Oleh: Alexandro Rangga, OFM
Per-5 Februari 2018, status KLB Campak di Asmat dicabut. Ada beberapa catatan penting berkaitan dengan hal ini.
Pertama, perhatian pemerintah pusat begitu luar biasa. Beberapa menteri dan petinggi negara datang ke Asmat untuk melihat langsung KLB ini. Sayangnya, mulai dari menteri sosial samapai Panglima TNI hanya datang sebentar bahkan tidak sampai hitungan jam, melambai-lambai tangan, ke RSUD, gendong-gendong anak-anak, foto-foto sebentar lalu pulang. Ironisnya setelah itu mengeluarkan statemen seolah-olah sudah keliling Asmat. Memang, menteri itu punya seabrek kesibukan tapi kalau datang hanya untuk singgah sebentar mendingan tdk usah karena hanya merugikan anggaran negara. Mendingan anggaran untuk perjalanan dinas itu disumbangkan ke pemerintah daerah.
Kedua, pencabutan status ini menyisakan pertanyaan berikut: bagaimanakah dengan status gizi buruk? Secara medis, anak-anak mudah terpapar campak krn gizi buruk yang berakibat pada lemahnya sistem kekebalan tubuh. Jadi persoalan mendasarnya ialah gizi buruk bukan campak. Toh tanpa campak pun, masyarakat memang sudah gizi kurang atau gizi buruk. Bahkan kalau mau jujur, bukan hanya buruk dalam aspek kesehatan tetapi hampir semua aspek kehidupan termasuk pendidikan, ekonomi maupun budaya berstatus buruk. Bahwa tanpa campak masyarakat sudah gizi kurang atau gizi buruk mengindikasikan buruknya asupan gizi masyarakat. Buruknya asupan gizi ini, pertama-tama bukan dipengaruhi oleh ketahanan pangan masyarakat tetapi oleh pola konsumsi masyarakat yang berubah. Ketahanan pangan berupa Sagu di hutan-hutan dan ikan di sungai-sungai Asmat masih cukup untuk tujuh generasi. Tetapi yang menjadi perhatian ialah pola konsumsi masyarakat yang dipengaruhi oleh pola budaya masyarakat peramu, membuat masyarakat meramu makanan-makanan instan yang tidak bergizi yang dijual di kios-kios semisal makanan kaleng, supermi maupun minuman energi seperti kuku bima atau extra joss. Pola konsumsi makanan instan ini seolah-olah dipelihara dengan banyaknya dana-dana yang dikucurkan ke desa-desa dengan pola bagi-bagi uang. Jangan lupa pula catatan banyaknya makanan expire/kadaluarsa yang dijual bebas tanpa kontrol BPOM. Pola ini makin rentan pasca mengalirnya bantuan-bantuan ke masyarakat ialah makin kentalnya mental peramu. Masyarakat makin berleha-leha di kampung dengan ratusan ton makanan instan, beras raskin maupun biskuit-biskuit. Asupan gizi makin kurang. Belum lagi bantuan berupa uang.

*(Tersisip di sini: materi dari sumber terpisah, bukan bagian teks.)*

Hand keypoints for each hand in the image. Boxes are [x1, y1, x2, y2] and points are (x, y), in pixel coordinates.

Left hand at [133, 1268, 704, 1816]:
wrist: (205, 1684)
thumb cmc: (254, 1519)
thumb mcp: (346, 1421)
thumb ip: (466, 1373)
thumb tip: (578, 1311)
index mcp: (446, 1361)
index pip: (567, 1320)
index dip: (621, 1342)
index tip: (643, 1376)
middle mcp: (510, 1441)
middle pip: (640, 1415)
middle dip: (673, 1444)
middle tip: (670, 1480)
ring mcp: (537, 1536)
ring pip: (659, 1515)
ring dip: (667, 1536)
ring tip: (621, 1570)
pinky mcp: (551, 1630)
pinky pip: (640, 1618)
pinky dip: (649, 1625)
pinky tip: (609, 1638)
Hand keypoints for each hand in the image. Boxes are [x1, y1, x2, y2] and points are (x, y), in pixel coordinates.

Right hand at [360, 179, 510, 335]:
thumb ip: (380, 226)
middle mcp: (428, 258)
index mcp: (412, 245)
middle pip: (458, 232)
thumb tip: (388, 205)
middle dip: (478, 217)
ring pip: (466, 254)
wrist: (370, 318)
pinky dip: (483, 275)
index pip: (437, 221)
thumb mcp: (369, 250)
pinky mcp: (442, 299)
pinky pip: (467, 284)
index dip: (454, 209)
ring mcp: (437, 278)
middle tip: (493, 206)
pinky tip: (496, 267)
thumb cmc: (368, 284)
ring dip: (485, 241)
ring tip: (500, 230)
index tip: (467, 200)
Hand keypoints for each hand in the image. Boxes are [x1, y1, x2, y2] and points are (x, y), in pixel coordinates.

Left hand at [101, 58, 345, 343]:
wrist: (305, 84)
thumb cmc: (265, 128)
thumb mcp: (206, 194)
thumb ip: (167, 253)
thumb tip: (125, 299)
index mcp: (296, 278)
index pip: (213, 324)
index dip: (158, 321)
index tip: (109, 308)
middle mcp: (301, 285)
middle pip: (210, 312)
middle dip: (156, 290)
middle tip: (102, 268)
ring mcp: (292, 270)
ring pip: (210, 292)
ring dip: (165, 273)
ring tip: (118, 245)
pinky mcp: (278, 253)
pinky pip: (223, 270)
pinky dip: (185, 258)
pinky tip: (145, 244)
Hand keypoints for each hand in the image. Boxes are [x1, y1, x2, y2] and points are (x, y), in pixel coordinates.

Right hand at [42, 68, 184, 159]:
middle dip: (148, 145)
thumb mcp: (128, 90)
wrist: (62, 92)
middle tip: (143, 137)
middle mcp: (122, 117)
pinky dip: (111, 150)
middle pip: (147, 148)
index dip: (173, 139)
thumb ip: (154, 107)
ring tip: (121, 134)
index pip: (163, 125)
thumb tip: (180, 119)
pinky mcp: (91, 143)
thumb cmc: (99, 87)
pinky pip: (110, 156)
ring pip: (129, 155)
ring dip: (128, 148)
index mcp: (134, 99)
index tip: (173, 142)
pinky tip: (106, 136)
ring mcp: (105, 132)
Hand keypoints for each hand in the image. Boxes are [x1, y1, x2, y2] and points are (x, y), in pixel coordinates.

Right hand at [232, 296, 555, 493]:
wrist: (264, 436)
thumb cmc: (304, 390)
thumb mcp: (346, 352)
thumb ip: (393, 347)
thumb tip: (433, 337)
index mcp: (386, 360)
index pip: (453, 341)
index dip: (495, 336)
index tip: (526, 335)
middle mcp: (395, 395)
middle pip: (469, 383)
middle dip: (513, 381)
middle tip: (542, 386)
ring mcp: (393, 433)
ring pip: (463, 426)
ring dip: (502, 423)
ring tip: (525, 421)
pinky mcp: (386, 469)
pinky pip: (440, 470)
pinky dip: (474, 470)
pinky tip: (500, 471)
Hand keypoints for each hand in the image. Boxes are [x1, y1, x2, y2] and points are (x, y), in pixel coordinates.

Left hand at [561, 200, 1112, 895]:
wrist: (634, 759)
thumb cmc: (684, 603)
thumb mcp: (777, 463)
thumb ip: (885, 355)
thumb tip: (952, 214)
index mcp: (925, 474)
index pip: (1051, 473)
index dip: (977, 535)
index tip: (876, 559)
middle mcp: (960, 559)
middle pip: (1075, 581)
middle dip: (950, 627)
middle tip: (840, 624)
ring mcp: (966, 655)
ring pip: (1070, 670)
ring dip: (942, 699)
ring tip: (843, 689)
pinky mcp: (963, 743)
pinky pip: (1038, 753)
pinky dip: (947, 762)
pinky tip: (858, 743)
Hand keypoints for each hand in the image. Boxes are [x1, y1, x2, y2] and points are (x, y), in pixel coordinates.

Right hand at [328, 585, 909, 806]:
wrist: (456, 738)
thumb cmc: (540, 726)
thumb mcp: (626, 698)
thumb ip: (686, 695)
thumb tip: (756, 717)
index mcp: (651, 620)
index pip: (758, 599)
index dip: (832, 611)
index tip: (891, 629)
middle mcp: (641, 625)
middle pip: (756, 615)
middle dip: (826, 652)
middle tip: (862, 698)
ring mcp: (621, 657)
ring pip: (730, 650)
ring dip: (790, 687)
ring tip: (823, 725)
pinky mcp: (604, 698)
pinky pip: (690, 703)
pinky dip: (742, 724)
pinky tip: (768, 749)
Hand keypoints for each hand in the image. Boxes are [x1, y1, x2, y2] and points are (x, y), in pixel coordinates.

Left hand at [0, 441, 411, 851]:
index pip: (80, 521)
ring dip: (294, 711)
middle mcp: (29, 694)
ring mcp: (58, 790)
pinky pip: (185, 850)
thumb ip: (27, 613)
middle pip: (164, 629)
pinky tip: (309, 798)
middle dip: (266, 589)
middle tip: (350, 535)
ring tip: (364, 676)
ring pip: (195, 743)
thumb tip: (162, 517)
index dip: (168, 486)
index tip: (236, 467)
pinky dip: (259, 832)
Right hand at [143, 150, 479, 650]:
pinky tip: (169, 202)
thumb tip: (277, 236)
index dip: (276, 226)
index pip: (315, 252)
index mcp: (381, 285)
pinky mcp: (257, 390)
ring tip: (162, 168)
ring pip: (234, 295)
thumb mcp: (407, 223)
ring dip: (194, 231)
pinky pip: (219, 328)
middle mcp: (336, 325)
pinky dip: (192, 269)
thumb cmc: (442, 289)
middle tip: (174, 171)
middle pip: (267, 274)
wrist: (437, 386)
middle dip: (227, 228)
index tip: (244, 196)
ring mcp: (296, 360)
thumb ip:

Ujung-ujungnya bukan masyarakat yang dibantu tetapi pedagang (pendatang) yang diuntungkan. Ini bukan soal masyarakat malas dan pendatang rajin tapi soal pembangunan yang berkearifan lokal, berpihak pada masyarakat asli. Aspek lain yang menjadi catatan ialah resistensi terhadap obat. Sambil melakukan vaksinasi campak maupun vaksinasi lengkap juga dilakukan pengobatan terharap masyarakat. Masyarakat Asmat dalam batas tertentu agak alergi dengan pengobatan medis. Obat yang diberi belum tentu diminum hingga tuntas. Ini amat berbahaya bagi sistem kekebalan tubuh karena penyakit menjadi resisten terhadap obat.
Ketiga, solusi pasca dicabutnya status KLB Campak Asmat tetap mesti dipikirkan. Pembangunan sarana dan prasarana kesehatan mutlak perlu dengan memperhatikan edukasi kepada masyarakat akan pentingnya kesehatan (pendidikan, ekonomi dan budaya). Sambil mengingat pernyataan Elisa Kambu, Bupati Asmat, “Jangan kasih kami uang, tapi bangun puskesmas.” Statemen bupati ini tepat sasar. Memang benar ada banyak dana yang dikucurkan ke Papua. Namun dana-dana tersebut tidaklah cukup. Alasannya ialah dana untuk satu puskesmas di Asmat, cukup untuk membangun sepuluh puskesmas di Jawa. Selain itu pemerintah wajib memastikan adanya petugas medis yang aktif dan ada di tempat, terlepas dari masyarakat memanfaatkan layanan publik tersebut atau tidak!!